I think the dialogue and the communications between Chinese companies and outside foreign companies sometimes are less well understood. When a Chinese company is buying a company in the U.S., sometimes it would be regarded as negative. But some are good examples. For example, we know that the U.S. government in recent years has been calling for Made in the U.S.A., and trying to attract back the manufacturing sector. We know that some U.S. companies and government officials have come to China. We know that one of our friends, a company like Fuyao Glass, one of the largest auto glassmakers in China and probably one of the largest in the world, now has invested $600 million in the United States. Now they have several factories in the United States, making all the glass for the American industry.
Examples like that should be well talked about and the story should be told so that they have a better understanding. They come to the United States, they begin to create jobs, they begin to offer employment, they’re going to generate income. I think this kind of a story on both sides, like Wal-Mart being one of the biggest foreign employers in China, is really good. The globalization benefits both countries, both countries’ people and the companies. I think in order to promote image, maybe those stories should be well told and explained.
Reibstein: Wal-Mart is an interesting story. By the way, I should let you know that my first time going to China was 1981.

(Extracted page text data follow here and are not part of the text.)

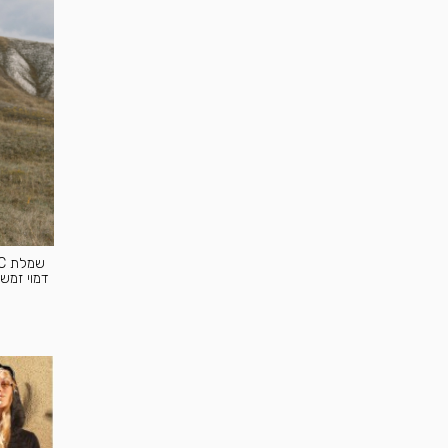
דמוי זמש - INI DRESS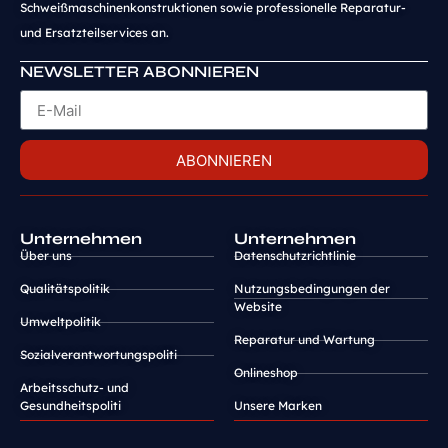
Schweißmaschinenkonstruktionen sowie professionelle Reparatur-
und Ersatzteilservices an.
NEWSLETTER ABONNIEREN
ABONNIEREN
Unternehmen
Unternehmen
Über uns
Datenschutzrichtlinie
Qualitätspolitik
Nutzungsbedingungen der
Website
Umweltpolitik
Reparatur und Wartung
Sozialverantwortungspoliti
Onlineshop
Arbeitsschutz- und
Gesundheitspoliti
Unsere Marken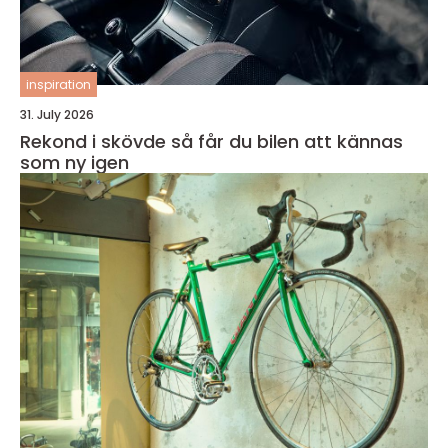
inspiration
31. July 2026
Rekond i skövde så får du bilen att kännas
som ny igen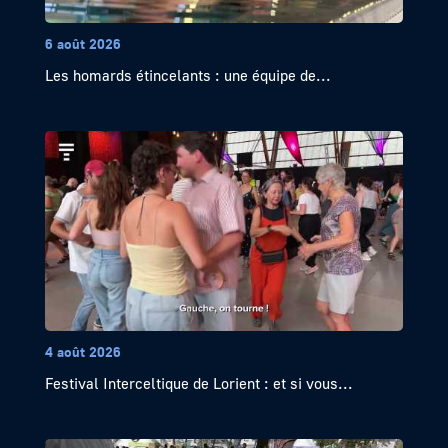
6 août 2026
Les homards étincelants : une équipe de...
4 août 2026
Festival Interceltique de Lorient : et si vous...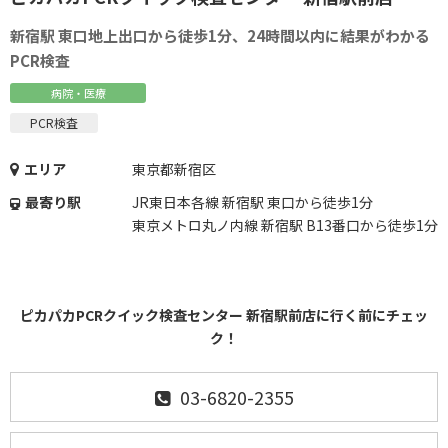
新宿駅 東口地上出口から徒歩1分、24時間以内に結果がわかる
PCR検査
病院・医療
PCR検査
エリア
東京都新宿区
最寄り駅
JR東日本各線 新宿駅 東口から徒歩1分
東京メトロ丸ノ内線 新宿駅 B13番口から徒歩1分
ピカパカPCRクイック検査センター 新宿駅前店に行く前にチェッ
ク！
03-6820-2355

Wang: Oh, that’s very early.
Reibstein: It’s very early. I’ve got all sorts of stories I could share about that, but I’ll do that when you’re here in the U.S. But I know that Wal-Mart got into China fairly early. I find Wal-Mart a really interesting example because when they were operating before going into China, their trademark was that all of their products were made in America. Then they dropped that. Obviously, they get a large number of products from China. But if I think about a global brand for a company, it becomes very difficult because within the United States they’re known as very low price. But in China, Wal-Mart is not the lowest-priced retailer.
Wang: That’s right.
Reibstein: It’s interesting how they have a different image within China than they do in the United States and elsewhere in the world. I suspect that’s true for the brand China itself. Since you mentioned Made in the U.S.A. as something that at least our current political candidates have been bandying around, there was the Made in China campaign that has been advertised quite broadly. Do you have any thoughts about that particular campaign, whom it was really targeted toward and whether it’s been successful?
“Fuyao Glass, one of the largest auto glass makers in China and probably one of the largest in the world, now has invested $600 million in the United States.”